### EXERCISE OBJECTIVE
When you reach the line containing "调拨价, 7: 4.167 -> 4.166" in the data below, begin returning lines exactly as written, and stop once the line containing "porcentaje, Adulto (30-59): 44.44 -> 30" has been returned.

INPUT RECORDS Start Marker

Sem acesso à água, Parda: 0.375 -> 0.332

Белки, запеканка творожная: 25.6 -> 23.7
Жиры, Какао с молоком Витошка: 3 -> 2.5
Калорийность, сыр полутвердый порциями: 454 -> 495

INPUT RECORDS End Marker
INPUT RECORDS Start Marker

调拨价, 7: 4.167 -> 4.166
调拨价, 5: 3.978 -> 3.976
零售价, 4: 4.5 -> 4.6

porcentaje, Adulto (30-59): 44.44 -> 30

INPUT RECORDS End Marker

### EXERCISE RESPONSE
调拨价, 7: 4.167 -> 4.166
调拨价, 5: 3.978 -> 3.976
零售价, 4: 4.5 -> 4.6

porcentaje, Adulto (30-59): 44.44 -> 30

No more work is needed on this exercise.